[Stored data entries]

▼▼▼

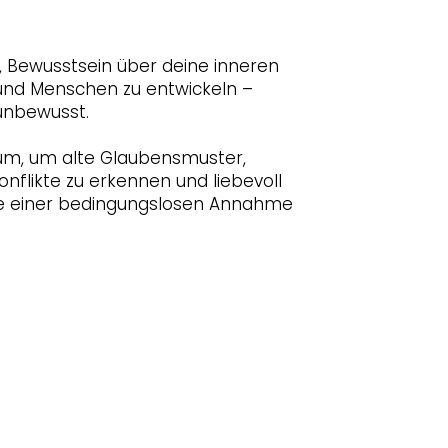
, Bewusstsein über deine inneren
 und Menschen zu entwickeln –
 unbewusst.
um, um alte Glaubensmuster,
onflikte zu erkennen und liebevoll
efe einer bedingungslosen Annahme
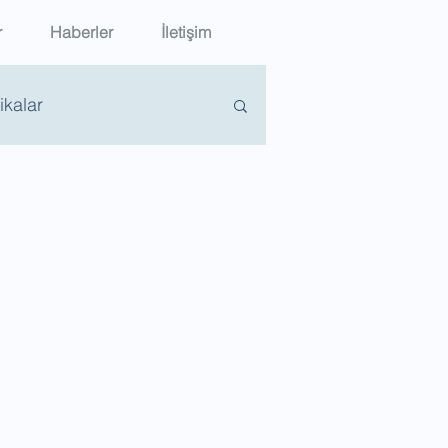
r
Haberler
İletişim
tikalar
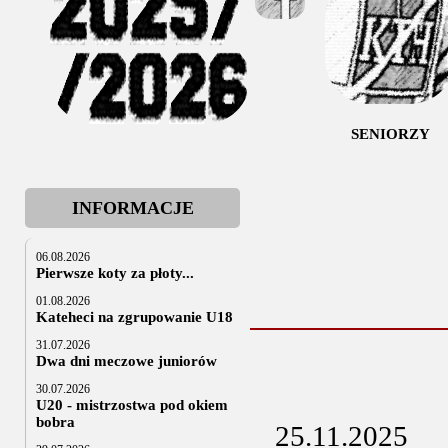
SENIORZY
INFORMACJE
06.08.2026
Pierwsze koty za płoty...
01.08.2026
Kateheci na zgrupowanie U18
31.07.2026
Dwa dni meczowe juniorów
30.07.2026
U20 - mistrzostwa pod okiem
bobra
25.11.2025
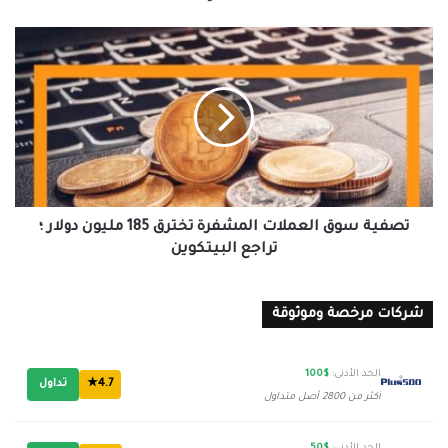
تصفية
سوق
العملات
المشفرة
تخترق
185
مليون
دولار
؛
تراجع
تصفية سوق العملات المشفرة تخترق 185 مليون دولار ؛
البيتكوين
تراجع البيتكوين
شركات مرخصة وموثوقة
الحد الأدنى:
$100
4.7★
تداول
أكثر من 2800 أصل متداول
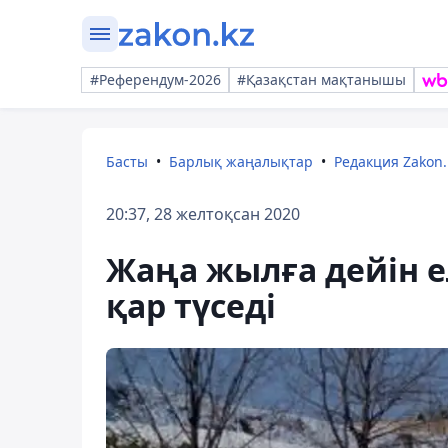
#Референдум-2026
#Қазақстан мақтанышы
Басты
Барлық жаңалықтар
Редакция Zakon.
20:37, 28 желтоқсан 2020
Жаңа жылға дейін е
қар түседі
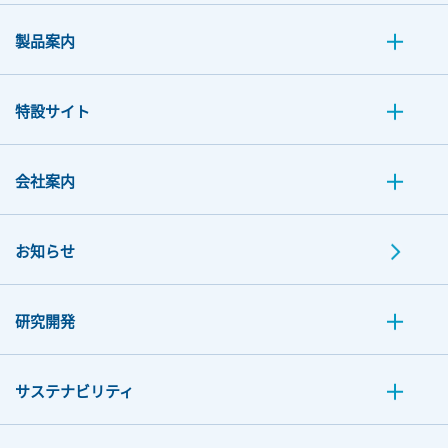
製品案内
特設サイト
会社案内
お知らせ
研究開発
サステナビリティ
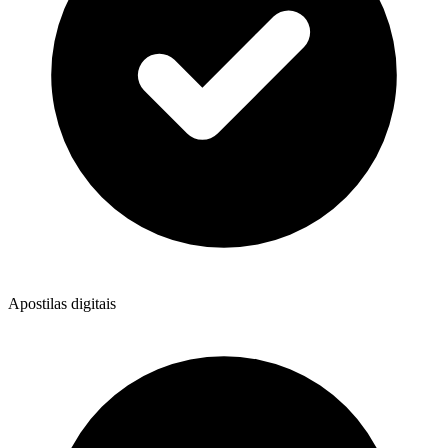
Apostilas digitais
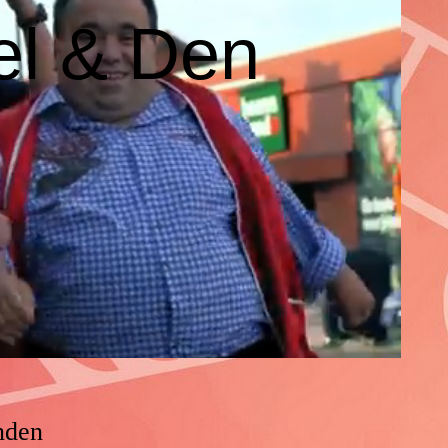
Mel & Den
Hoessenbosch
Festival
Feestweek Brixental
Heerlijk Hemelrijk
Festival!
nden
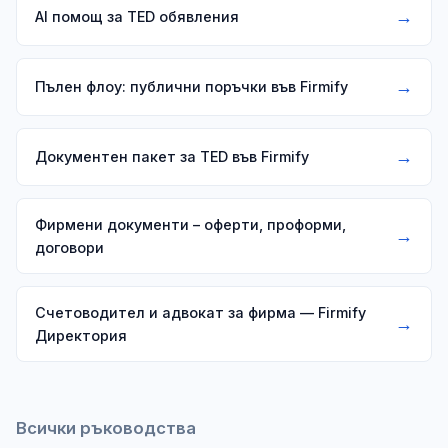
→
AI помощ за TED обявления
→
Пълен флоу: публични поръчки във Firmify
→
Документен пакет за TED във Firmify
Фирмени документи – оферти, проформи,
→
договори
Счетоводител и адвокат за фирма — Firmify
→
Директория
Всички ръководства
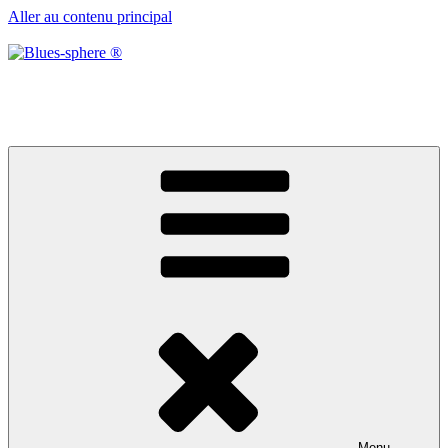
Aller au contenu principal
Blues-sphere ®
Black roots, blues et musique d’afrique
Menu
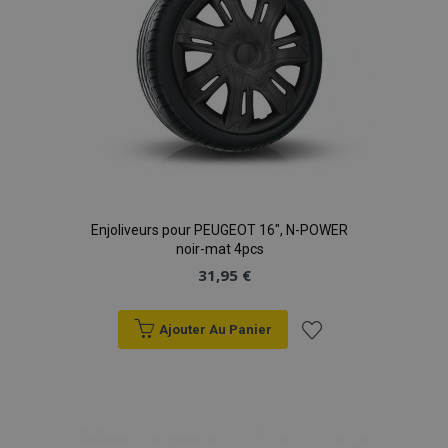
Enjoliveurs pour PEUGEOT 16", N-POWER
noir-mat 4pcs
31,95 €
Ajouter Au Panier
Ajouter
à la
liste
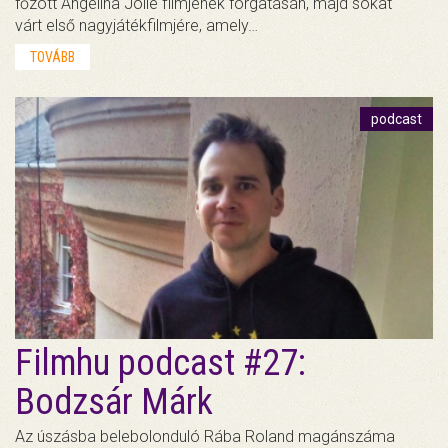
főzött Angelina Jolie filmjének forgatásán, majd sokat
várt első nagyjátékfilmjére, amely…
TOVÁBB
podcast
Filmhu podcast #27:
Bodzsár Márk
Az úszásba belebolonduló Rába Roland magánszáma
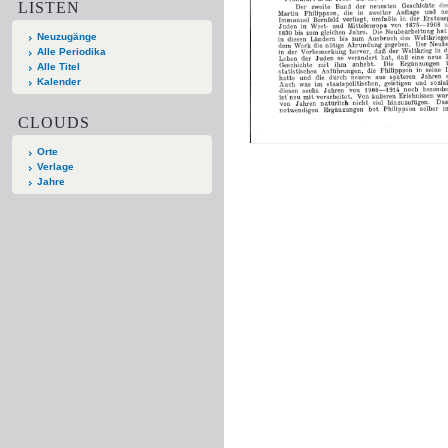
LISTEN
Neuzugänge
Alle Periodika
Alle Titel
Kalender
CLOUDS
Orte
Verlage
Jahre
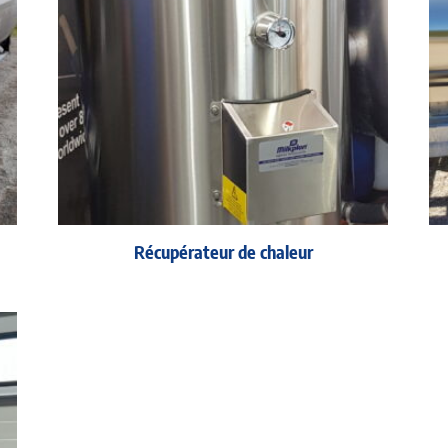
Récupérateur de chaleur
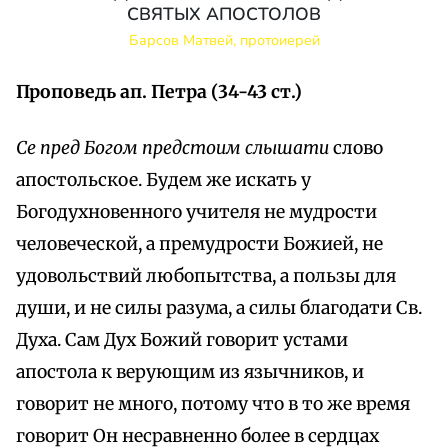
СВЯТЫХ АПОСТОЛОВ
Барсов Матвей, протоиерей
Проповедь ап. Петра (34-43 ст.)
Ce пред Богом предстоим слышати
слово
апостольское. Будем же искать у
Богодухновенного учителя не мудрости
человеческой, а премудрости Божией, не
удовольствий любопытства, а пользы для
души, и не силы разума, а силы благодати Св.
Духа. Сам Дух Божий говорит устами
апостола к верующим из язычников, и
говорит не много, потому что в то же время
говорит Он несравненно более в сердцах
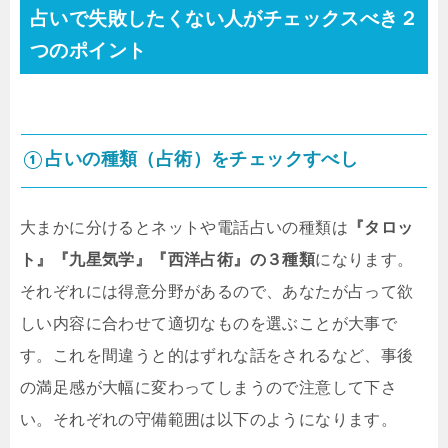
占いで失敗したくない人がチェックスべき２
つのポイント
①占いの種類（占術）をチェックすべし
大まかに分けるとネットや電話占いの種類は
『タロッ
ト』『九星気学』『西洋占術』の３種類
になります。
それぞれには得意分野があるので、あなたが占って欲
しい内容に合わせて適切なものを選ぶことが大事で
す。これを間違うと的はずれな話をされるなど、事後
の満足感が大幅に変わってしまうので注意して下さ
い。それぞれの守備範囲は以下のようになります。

▲▲▲

= Exercise requirements =
An exact copy of every line above, minus the pictures, is the required output.

= Problem solution =
, Bewusstsein über deine inneren
 und Menschen zu entwickeln –
 unbewusst.
um, um alte Glaubensmuster,
onflikte zu erkennen und liebevoll
efe einer bedingungslosen Annahme
r
Haberler
İletişim
tikalar
SENIORZY
INFORMACJE
06.08.2026
Pierwsze koty za płoty...
01.08.2026
Kateheci na zgrupowanie U18
31.07.2026
Dwa dni meczowe juniorów
30.07.2026
U20 - mistrzostwa pod okiem
bobra
25.11.2025
تصفية
سوق
العملات
المشفرة
تخترق
185
مليون
دولار
؛
تراجع
تصفية سوق العملات المشفرة تخترق 185 مليون دولار ؛
البيتكوين
تراجع البيتكوين
شركات مرخصة وموثوقة
الحد الأدنى:
$100
4.7★
تداول
أكثر من 2800 أصل متداول
#Референдум-2026
#Қазақстан мақтанышы
Басты
Барлық жаңалықтар
Редакция Zakon.
20:37, 28 желтоқсан 2020
Жаңа жылға дейін е
қар түседі
製品案内
特設サイト
会社案内
お知らせ
研究開発
サステナビリティ
Apostilas digitais
Mel & Den
Hoessenbosch
Festival
Feestweek Brixental
Heerlijk Hemelrijk
Festival!
nden
→
AI помощ за TED обявления
→
Пълен флоу: публични поръчки във Firmify
→
Документен пакет за TED във Firmify
Фирмени документи – оферти, проформи,
→
договори
Счетоводител и адвокат за фирма — Firmify
→
Директория
Всички ръководства
Aller au contenu principal
Blues-sphere ®
Black roots, blues et musique d’afrique
Menu
Enjoliveurs pour PEUGEOT 16", N-POWER
noir-mat 4pcs
31,95 €
Ajouter Au Panier
Ajouter
à la
liste
főzött Angelina Jolie filmjének forgatásán, majd sokat
várt első nagyjátékfilmjére, amely…
TOVÁBB
podcast
Filmhu podcast #27:
Bodzsár Márk
Az úszásba belebolonduló Rába Roland magánszáma
LISTEN
Neuzugänge
Alle Periodika
Alle Titel
Kalender
CLOUDS
Orte
Verlage
Jahre
Récupérateur de chaleur
СВЯТЫХ АПОСТОЛОВ
Барсов Матвей, протоиерей
Проповедь ап. Петра (34-43 ст.)
Ce пред Богом предстоим слышати
слово
апостольское. Будем же искать у
Богодухновенного учителя не мудрости
человеческой, а премудрости Божией, не
удовольствий любопытства, а пользы для
души, и не силы разума, а силы благодати Св.
Духа. Сам Дух Божий говорит устами
апостола к верующим из язычников, и
говорит не много, потому что в то же время
говорит Он несравненно более в сердцах
占いで失敗したくない人がチェックスべき２
つのポイント
①占いの種類（占術）をチェックすべし
大まかに分けるとネットや電話占いの種類は
『タロッ
ト』『九星気学』『西洋占術』の３種類
になります。
それぞれには得意分野があるので、あなたが占って欲
しい内容に合わせて適切なものを選ぶことが大事で
す。これを間違うと的はずれな話をされるなど、事後
の満足感が大幅に変わってしまうので注意して下さ
い。それぞれの守備範囲は以下のようになります。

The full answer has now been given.